Study material below:

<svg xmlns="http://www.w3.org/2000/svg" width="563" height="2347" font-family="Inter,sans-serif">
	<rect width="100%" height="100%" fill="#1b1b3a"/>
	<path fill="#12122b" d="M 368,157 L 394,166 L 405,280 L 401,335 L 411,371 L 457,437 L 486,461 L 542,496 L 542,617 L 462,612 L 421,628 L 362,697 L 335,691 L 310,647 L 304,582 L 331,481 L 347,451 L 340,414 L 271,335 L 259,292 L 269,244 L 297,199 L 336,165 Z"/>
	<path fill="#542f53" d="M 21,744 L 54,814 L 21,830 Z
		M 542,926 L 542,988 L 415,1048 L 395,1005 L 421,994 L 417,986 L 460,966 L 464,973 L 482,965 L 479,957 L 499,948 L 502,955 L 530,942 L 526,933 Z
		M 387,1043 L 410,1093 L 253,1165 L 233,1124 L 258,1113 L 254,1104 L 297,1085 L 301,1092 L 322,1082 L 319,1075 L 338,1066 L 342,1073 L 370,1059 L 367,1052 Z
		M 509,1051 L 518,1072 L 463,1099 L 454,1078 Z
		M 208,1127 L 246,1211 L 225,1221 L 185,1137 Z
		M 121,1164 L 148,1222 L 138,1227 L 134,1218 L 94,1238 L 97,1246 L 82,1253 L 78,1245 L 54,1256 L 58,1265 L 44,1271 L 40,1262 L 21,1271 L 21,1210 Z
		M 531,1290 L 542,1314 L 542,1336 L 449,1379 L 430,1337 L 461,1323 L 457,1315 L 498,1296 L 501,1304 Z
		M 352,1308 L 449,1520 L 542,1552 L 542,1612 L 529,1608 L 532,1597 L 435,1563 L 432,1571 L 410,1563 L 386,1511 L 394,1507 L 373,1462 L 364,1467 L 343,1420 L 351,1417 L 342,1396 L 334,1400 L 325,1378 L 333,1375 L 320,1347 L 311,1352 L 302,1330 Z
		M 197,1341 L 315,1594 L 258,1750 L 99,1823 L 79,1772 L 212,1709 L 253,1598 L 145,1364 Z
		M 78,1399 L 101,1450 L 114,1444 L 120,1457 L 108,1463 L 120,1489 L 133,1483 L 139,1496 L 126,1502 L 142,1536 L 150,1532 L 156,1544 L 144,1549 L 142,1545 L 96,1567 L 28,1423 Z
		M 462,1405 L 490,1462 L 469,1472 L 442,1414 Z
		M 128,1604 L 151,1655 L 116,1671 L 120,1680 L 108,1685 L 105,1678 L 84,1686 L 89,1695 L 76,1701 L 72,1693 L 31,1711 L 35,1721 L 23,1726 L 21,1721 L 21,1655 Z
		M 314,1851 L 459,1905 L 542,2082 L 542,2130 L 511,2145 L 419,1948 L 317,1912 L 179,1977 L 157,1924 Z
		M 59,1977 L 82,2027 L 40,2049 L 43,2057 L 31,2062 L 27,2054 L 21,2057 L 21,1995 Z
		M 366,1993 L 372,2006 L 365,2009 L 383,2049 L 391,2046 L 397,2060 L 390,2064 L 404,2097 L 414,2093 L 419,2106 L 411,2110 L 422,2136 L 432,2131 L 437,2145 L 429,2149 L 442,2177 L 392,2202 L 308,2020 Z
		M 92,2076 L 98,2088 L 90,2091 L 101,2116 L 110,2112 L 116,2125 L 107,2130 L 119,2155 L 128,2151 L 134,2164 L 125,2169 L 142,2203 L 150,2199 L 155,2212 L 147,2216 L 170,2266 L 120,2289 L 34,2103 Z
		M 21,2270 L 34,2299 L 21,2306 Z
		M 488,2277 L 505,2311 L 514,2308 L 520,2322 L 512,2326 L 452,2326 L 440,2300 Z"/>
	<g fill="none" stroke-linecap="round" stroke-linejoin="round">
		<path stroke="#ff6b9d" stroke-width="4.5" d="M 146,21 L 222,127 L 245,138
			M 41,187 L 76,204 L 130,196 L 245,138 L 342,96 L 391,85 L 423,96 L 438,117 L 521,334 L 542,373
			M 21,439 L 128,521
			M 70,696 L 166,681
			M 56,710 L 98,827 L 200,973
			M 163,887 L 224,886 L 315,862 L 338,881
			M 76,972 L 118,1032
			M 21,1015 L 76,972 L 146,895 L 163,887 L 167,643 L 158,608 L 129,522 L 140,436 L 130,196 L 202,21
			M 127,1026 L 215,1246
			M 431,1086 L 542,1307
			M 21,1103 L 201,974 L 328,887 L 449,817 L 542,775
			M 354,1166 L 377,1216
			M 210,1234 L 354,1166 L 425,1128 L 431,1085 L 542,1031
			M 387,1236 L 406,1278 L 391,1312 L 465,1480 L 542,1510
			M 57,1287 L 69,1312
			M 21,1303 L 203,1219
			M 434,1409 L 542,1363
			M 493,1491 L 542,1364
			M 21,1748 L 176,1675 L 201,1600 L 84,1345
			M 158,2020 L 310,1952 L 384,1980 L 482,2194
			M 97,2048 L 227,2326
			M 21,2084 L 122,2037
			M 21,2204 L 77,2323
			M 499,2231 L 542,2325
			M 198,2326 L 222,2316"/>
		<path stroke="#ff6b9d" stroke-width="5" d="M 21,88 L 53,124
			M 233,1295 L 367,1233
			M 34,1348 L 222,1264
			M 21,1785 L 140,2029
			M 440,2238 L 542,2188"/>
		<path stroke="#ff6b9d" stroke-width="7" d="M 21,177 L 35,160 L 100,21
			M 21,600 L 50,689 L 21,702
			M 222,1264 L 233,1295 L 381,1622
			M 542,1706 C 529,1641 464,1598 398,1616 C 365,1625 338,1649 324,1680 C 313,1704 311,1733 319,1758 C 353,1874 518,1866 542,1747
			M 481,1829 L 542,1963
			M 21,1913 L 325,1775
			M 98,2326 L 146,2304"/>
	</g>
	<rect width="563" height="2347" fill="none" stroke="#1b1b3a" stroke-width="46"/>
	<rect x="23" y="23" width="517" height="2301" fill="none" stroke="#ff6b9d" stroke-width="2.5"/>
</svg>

End of Study material.
Study material below:

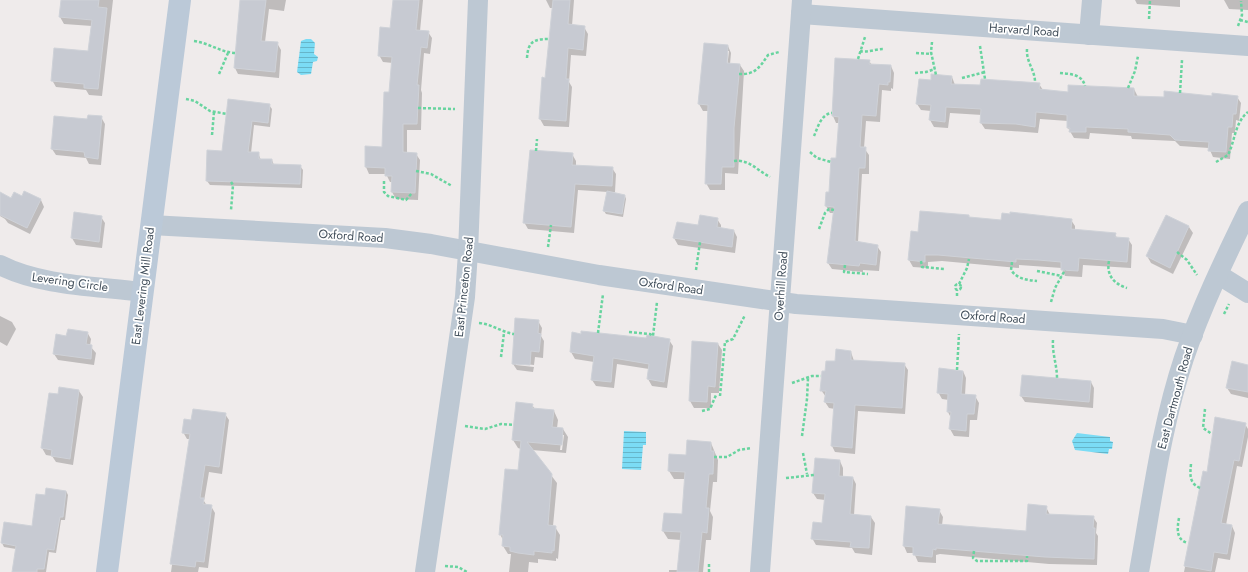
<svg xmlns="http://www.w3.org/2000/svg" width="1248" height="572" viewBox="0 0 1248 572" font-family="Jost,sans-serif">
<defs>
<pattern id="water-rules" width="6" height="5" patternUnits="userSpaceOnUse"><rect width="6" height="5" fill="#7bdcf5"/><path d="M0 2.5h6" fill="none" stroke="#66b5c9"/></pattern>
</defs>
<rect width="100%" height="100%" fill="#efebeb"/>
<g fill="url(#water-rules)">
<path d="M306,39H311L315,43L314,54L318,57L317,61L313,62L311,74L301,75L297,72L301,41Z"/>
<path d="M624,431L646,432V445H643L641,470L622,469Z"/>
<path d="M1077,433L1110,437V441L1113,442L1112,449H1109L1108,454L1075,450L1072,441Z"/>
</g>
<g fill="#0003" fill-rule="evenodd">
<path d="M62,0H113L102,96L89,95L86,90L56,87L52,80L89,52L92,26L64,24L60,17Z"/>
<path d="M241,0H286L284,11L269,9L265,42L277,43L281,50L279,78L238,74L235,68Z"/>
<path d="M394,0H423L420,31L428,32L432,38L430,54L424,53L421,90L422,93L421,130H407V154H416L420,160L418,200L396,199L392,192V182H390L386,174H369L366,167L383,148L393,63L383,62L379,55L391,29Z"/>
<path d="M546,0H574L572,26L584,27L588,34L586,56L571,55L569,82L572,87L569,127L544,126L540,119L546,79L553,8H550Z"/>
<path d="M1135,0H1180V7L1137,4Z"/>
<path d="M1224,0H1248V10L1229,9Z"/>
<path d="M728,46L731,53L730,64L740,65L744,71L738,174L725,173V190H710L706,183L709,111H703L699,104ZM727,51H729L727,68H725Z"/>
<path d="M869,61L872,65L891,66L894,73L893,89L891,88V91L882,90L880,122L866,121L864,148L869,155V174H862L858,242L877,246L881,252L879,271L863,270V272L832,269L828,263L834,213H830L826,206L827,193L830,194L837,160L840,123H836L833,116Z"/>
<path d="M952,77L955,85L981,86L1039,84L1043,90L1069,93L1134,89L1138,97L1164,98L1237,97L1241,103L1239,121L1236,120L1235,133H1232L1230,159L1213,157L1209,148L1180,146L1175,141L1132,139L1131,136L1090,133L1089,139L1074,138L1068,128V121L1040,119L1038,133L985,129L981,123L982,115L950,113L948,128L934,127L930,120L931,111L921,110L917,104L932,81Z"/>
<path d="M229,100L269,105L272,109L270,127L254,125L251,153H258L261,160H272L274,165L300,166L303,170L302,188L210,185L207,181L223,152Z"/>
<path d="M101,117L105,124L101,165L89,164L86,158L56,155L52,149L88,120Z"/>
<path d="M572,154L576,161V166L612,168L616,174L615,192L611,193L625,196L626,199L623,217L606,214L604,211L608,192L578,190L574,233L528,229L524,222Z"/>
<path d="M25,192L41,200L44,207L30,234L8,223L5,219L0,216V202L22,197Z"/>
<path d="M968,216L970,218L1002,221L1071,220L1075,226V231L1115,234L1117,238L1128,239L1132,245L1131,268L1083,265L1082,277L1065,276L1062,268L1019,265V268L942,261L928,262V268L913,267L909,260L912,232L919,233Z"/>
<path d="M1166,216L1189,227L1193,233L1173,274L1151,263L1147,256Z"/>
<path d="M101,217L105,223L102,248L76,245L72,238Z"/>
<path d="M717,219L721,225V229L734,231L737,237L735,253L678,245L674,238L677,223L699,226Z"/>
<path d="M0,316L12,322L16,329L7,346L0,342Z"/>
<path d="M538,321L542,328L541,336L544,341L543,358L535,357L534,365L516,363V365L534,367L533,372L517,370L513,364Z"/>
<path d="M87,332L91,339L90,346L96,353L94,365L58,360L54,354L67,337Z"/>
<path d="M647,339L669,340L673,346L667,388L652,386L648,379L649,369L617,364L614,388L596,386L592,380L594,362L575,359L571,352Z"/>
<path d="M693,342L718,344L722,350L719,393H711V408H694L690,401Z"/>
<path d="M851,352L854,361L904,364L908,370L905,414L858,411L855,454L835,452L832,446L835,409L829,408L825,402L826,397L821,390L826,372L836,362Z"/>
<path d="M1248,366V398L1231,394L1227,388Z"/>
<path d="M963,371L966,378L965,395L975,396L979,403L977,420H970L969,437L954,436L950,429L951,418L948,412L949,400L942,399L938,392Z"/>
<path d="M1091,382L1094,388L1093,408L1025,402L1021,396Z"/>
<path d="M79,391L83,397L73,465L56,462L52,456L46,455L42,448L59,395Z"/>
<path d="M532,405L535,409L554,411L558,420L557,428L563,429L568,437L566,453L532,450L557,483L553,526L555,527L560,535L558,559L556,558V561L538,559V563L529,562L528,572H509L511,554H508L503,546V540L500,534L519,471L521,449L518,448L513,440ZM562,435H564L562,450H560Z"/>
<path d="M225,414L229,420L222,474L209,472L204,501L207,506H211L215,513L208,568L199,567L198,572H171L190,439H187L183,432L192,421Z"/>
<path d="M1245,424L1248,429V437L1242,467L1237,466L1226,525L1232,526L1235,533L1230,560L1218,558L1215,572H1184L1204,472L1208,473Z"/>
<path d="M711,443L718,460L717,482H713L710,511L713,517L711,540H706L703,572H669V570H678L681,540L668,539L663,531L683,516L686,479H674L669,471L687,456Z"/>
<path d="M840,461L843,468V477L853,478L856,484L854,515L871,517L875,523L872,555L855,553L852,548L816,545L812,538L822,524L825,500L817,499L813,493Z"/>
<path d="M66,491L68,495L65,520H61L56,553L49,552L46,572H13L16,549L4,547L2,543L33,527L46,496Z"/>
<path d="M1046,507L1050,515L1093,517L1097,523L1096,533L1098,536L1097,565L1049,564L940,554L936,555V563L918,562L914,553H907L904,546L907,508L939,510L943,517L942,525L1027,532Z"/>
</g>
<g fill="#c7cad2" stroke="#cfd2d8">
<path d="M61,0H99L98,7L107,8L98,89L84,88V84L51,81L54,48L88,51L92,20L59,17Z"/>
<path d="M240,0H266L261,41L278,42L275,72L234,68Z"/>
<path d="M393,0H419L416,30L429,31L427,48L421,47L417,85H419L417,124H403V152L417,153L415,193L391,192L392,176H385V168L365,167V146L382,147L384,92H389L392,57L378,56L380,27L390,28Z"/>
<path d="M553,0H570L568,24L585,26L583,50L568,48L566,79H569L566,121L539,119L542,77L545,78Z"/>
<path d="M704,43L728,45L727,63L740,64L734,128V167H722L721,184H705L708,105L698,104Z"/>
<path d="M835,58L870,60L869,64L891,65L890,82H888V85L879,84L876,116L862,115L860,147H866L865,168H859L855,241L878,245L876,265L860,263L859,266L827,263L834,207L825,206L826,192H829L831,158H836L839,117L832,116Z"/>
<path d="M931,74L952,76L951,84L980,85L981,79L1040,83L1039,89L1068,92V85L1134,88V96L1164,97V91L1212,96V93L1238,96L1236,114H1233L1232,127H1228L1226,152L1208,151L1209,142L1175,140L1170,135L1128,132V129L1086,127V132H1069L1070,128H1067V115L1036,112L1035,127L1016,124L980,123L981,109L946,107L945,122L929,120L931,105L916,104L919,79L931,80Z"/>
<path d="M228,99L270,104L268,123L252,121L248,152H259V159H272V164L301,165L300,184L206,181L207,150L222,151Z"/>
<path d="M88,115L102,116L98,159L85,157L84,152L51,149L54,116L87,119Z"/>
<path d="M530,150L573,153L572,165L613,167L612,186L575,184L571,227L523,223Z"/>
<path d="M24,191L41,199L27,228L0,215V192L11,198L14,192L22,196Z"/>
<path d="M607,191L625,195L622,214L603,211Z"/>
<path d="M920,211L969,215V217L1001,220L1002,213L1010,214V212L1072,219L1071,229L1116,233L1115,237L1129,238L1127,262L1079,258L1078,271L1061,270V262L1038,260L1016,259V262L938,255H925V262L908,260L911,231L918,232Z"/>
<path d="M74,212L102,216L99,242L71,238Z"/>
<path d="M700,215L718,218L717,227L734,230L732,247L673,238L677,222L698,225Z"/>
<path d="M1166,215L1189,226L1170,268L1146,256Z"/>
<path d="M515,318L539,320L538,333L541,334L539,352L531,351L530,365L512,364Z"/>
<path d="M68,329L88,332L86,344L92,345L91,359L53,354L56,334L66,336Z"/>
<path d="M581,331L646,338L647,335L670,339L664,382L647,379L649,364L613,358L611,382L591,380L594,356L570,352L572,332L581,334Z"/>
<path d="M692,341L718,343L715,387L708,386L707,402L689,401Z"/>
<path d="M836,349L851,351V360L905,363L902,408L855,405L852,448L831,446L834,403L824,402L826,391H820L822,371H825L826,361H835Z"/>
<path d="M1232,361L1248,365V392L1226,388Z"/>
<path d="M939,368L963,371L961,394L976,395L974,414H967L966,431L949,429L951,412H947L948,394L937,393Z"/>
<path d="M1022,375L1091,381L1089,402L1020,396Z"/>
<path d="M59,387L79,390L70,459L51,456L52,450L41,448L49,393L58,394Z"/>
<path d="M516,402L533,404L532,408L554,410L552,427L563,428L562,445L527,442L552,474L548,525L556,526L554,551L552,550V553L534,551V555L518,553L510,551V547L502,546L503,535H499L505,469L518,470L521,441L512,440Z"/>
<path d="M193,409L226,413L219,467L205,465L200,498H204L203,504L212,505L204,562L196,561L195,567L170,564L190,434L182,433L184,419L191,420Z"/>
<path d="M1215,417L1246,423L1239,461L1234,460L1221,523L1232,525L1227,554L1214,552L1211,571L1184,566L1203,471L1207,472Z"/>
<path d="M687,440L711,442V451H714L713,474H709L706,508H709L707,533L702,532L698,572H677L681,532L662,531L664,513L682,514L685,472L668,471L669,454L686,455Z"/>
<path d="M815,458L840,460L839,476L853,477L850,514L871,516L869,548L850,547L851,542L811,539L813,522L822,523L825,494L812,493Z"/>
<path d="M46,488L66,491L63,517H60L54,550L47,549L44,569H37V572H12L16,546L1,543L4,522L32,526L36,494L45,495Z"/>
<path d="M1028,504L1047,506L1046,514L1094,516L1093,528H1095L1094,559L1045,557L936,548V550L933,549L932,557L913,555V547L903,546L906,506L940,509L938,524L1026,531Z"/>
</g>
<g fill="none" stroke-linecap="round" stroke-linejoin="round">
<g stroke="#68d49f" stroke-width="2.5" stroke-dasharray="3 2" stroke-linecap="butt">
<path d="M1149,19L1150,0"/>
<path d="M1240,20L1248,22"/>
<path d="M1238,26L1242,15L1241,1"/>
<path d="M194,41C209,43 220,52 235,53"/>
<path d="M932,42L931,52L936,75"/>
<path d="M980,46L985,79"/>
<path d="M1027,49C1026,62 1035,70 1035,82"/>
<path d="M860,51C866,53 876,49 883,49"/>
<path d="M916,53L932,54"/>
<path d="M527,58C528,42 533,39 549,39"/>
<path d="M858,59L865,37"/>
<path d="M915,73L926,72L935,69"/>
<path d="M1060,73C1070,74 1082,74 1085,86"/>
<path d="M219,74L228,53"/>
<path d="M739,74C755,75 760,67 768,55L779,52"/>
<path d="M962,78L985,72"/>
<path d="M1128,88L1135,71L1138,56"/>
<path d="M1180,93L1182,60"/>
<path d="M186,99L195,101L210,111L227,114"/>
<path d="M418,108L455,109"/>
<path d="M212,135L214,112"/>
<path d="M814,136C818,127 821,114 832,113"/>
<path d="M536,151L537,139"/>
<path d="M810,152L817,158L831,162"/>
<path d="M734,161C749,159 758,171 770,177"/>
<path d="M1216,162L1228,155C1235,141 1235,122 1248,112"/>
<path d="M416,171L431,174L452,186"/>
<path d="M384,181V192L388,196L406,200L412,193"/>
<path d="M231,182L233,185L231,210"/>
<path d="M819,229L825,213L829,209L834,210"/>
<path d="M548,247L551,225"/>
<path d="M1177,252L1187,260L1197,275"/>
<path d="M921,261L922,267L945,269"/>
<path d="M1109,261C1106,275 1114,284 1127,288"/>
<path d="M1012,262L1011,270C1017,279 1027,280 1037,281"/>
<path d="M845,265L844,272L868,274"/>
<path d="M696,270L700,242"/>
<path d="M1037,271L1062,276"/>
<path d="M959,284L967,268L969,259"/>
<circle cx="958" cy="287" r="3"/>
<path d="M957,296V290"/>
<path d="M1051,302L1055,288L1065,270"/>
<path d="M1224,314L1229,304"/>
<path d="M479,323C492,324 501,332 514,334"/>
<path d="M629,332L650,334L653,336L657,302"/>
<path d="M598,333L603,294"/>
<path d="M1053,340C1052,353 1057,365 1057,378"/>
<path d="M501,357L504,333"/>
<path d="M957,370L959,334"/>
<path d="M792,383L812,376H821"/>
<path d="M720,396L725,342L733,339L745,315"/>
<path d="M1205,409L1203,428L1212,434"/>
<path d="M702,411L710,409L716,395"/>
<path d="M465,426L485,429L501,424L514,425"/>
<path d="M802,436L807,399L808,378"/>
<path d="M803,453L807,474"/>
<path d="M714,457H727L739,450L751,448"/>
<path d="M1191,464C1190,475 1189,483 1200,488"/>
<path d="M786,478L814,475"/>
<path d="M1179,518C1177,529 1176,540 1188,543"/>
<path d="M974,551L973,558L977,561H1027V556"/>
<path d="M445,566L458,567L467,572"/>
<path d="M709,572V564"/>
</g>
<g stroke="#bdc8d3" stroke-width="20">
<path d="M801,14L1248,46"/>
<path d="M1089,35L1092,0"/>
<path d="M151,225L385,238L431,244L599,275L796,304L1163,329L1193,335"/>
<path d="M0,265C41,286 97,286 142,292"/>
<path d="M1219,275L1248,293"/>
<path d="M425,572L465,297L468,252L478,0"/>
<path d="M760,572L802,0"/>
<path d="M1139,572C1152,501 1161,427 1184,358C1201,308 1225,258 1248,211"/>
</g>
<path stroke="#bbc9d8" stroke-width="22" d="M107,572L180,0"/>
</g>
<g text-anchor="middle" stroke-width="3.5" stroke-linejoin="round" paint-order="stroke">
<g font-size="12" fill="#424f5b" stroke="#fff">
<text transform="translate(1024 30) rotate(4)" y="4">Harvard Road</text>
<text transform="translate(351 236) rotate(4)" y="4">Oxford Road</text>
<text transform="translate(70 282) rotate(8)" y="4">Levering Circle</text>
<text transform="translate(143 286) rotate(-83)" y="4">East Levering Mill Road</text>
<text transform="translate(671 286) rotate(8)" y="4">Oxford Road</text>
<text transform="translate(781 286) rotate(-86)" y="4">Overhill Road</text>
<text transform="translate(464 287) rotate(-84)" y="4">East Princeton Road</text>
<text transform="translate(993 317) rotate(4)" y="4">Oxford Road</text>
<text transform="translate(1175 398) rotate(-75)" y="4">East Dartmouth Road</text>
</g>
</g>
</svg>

End of Study material.
Study material below:

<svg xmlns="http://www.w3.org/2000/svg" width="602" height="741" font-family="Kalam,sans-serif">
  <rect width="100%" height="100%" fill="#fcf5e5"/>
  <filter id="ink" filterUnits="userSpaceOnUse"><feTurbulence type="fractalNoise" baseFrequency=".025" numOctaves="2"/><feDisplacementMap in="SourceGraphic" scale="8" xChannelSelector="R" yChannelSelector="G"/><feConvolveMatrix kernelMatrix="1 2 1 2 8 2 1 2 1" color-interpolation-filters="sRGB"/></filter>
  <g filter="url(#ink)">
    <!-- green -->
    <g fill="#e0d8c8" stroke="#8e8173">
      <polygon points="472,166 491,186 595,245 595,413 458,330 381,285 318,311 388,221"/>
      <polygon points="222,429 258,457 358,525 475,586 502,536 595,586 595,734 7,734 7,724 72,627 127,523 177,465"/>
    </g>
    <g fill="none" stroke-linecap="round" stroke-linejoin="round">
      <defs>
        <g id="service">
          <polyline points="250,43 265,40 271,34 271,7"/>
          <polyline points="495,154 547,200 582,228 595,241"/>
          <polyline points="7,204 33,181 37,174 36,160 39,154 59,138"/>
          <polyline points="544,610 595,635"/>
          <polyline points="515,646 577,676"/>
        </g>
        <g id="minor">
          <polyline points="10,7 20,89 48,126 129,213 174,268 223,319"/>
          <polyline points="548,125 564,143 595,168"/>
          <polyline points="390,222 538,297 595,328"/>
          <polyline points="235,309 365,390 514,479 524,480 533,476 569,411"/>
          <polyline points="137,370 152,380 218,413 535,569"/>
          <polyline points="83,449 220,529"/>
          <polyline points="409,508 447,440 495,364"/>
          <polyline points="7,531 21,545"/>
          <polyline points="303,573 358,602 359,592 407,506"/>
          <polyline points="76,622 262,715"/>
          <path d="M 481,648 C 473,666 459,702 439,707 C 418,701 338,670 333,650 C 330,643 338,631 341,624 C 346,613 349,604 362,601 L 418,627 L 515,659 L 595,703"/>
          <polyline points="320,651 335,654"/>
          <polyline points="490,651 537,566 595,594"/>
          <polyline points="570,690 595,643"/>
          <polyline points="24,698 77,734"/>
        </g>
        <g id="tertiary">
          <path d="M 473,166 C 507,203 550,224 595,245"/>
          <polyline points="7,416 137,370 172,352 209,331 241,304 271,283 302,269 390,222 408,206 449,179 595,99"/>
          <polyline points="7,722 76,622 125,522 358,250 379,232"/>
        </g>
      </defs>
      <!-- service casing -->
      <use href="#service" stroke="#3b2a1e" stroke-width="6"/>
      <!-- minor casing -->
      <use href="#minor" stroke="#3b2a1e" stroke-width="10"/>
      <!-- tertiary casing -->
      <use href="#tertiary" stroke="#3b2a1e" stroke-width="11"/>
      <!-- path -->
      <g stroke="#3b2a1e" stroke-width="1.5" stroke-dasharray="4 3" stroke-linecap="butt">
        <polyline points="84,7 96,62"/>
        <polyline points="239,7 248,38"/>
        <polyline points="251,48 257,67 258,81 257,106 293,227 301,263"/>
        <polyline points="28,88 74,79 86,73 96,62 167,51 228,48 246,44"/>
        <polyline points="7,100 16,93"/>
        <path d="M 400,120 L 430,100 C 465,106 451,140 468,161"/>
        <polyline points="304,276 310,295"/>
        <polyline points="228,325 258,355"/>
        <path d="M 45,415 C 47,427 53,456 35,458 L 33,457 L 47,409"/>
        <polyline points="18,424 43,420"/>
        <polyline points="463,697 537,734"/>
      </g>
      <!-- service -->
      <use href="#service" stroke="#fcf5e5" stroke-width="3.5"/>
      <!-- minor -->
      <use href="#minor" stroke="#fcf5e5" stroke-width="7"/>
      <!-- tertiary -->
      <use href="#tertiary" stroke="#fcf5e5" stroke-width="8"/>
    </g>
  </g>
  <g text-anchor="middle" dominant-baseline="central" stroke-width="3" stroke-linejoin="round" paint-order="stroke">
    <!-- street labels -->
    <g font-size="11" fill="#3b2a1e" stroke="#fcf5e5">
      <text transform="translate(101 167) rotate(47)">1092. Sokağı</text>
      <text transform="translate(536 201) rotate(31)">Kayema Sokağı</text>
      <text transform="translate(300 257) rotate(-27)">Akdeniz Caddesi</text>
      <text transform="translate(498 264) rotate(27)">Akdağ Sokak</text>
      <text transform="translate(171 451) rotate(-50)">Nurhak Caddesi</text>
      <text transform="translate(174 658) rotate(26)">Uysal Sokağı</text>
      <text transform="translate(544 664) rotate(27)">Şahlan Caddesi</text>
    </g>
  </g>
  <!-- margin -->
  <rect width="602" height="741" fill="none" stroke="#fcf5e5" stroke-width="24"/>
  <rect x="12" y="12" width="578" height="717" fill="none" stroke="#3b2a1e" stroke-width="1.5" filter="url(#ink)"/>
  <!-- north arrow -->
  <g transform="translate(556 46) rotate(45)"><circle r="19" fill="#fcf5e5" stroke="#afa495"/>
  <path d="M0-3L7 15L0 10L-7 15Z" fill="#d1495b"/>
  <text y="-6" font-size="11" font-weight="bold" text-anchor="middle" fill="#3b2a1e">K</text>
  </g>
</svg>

End of Study material.

Determine which lines above include the word "size", and report those lines in full.

<g font-size="12" fill="#424f5b" stroke="#fff">
    <g font-size="11" fill="#3b2a1e" stroke="#fcf5e5">
  <text y="-6" font-size="11" font-weight="bold" text-anchor="middle" fill="#3b2a1e">K</text>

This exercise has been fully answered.